Ohio lawmaker, Nina Turner, responded to the absurdity of these policies by proposing legislation that limited men’s access to Viagra, a drug (unlike birth control pills) that has no known health benefits. Turner doesn’t expect the law to pass anymore than Roy Blunt did his own bill, but she is trying to make a larger political point in illustrating how ridiculous it is for the government, your employer or your health provider to have a say in such personal decisions.
As has often been the case in justifying their oppression, conservatives coaxed their support for the law in religious liberty. “I believe we live in America,” Arizona state congresswoman Debbie Lesko said in defense of her sponsorship of that state’s law. “We don’t live in the Soviet Union. So, government should not be telling the organizations or mom-and-pop employers to do something against their moral beliefs.” And yet it seems perfectly ok to the congresswoman for lawmakers and clergymen to impose their morality on the rest of the nation.
These hypocrites and infidels are precisely who the founding fathers had in mind in providing a provision for the separation of church and state in the Constitution. Not only are the GOP’s actions disconnected from the framework of the nation’s founders, but their politics represent a break with the model of Jesus Christ who they purport to hold higher than all others. But whether it’s talking about stripping food stamps and health care from poor people, or infringing upon the rights of women, the Republican Party does more to make life more difficult for people than make it better. Jesus Christ, conversely, spent the entirety of his life trying to make life better for others. Ideally, this should be the role for government as well. This is precisely the conservative belief about the function of government in America, that government should only involve itself in public life to improve the conditions for everyday people. But in other domains people should be left to their own devices. When was the last time the Republicans fought for anything to make the lives of everyday people better? Think hard, it may take you a while.

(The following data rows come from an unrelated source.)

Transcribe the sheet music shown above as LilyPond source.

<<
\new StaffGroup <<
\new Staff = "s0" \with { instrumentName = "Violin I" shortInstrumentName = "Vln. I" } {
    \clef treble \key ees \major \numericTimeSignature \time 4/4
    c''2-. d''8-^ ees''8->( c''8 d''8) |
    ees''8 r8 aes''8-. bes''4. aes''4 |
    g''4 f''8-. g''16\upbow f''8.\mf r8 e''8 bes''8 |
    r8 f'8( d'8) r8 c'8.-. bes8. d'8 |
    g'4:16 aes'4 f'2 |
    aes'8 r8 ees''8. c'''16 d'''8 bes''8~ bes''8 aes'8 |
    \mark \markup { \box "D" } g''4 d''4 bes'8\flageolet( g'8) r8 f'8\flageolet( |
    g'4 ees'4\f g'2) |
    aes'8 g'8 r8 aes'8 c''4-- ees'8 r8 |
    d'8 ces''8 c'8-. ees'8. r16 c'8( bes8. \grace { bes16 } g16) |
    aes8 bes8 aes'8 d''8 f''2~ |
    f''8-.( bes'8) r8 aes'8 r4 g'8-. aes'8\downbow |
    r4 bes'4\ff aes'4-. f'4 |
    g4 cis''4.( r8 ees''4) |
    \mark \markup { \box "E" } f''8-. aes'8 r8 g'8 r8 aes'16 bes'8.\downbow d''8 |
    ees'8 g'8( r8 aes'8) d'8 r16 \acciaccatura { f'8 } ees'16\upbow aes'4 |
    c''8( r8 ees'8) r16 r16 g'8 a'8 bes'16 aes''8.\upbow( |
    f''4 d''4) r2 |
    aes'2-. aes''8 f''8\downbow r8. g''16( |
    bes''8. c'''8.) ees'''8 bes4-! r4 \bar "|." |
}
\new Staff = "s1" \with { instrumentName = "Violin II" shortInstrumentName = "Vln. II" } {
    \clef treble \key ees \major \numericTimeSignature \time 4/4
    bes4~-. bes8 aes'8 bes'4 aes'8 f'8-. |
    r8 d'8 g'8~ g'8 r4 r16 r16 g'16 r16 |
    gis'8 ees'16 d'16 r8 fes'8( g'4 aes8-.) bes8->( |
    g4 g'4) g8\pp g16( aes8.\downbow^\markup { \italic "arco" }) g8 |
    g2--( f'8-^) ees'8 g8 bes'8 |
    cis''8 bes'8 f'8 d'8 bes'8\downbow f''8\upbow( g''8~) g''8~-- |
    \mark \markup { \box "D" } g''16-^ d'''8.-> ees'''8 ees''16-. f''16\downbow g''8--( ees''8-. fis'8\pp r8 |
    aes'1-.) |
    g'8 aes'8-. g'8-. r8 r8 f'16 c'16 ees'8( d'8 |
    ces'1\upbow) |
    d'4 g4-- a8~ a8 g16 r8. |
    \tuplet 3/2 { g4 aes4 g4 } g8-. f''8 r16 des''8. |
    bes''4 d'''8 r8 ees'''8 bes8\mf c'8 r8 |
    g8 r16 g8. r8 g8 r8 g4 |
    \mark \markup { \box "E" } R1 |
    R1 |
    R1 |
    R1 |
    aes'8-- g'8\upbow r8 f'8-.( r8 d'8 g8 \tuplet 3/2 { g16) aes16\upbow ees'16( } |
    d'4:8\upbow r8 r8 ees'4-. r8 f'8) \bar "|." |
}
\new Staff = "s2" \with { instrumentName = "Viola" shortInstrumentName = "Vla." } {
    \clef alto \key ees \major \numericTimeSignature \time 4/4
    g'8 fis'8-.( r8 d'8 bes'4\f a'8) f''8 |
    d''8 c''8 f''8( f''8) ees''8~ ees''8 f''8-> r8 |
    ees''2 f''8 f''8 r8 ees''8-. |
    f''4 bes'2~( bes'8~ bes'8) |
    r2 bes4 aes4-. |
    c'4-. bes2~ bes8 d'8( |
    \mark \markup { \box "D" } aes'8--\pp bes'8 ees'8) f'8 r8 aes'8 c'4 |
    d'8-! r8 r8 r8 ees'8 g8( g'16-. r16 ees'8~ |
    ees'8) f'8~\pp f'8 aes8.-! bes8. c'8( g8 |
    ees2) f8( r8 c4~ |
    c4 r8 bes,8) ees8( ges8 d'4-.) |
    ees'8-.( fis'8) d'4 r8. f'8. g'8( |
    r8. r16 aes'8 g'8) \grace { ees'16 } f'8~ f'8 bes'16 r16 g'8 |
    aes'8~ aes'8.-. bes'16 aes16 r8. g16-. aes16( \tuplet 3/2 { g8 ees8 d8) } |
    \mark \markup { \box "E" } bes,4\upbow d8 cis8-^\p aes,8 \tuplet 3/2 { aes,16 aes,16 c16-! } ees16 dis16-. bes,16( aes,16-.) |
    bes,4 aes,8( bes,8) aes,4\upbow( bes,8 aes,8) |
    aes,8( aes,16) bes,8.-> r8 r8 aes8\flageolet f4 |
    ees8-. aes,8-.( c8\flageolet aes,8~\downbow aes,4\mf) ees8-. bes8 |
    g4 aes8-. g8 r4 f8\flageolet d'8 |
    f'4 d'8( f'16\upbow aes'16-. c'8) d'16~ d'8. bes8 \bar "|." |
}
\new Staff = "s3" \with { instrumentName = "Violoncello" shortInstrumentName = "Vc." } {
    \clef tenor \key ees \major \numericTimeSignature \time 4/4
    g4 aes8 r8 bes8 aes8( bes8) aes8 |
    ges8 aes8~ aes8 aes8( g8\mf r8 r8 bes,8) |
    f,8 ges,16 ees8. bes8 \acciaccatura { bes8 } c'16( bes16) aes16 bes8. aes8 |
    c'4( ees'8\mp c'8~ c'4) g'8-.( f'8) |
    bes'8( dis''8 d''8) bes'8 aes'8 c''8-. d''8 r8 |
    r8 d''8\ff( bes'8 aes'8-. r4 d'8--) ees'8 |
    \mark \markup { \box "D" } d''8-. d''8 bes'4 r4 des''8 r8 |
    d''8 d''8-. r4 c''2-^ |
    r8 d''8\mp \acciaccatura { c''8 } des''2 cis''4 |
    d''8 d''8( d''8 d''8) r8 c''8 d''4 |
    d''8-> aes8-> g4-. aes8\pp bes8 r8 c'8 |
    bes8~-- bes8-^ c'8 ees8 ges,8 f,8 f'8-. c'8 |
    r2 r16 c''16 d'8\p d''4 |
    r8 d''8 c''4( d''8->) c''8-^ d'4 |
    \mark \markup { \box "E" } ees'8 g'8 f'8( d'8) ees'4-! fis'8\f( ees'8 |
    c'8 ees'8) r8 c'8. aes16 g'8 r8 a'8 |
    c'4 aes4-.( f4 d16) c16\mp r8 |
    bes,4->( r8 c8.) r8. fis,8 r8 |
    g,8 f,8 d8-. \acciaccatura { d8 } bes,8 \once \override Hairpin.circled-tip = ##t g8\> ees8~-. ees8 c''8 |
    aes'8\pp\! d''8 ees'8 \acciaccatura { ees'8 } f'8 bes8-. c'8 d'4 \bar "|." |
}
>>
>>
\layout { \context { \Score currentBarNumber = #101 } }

Republican leadership is fully conscious of this record. It’s crystal clear that these measures are nothing more than political posturing as the GOP attempts to shift the national dialogue. And I understand that with the economy steadily improving after the Bush-created recession and Obama behaving like a ninja assassin in foreign policy, the Republicans just don’t have a lot to talk about. So they fall back on their old standby of divisive, wedge, cultural issues. The Republicans have done this because these are issues where most people have a clear position, making the differences between each party and its values fully apparent.
And in that regard the Republicans have been immensely successful. The differences between the two political parties as it relates to the rights of women couldn’t be more vivid. One party advocates for the health rights of women and respect them as adults capable of making sound decisions in regard to their bodies. The other party wants us to return to the Dark Ages.
It is debatable whether or not working to draw these contrasts so dramatically will be a successful election strategy for the Republicans come November.
The Republicans wasted a lot of money over the last 10 years trying to root out an Islamic fundamentalism that they felt was an anathema to the American creed of freedom. Perhaps another war needs to be launched to root out religious fundamentalism here at home. It certainly will cost a lot less and women will only need to arm themselves with ballots rather than pistols. For many women in America, the Republican Party is a far, far, far bigger threat to your personal freedoms than Al Qaeda ever was on its best day. Be afraid, be very afraid.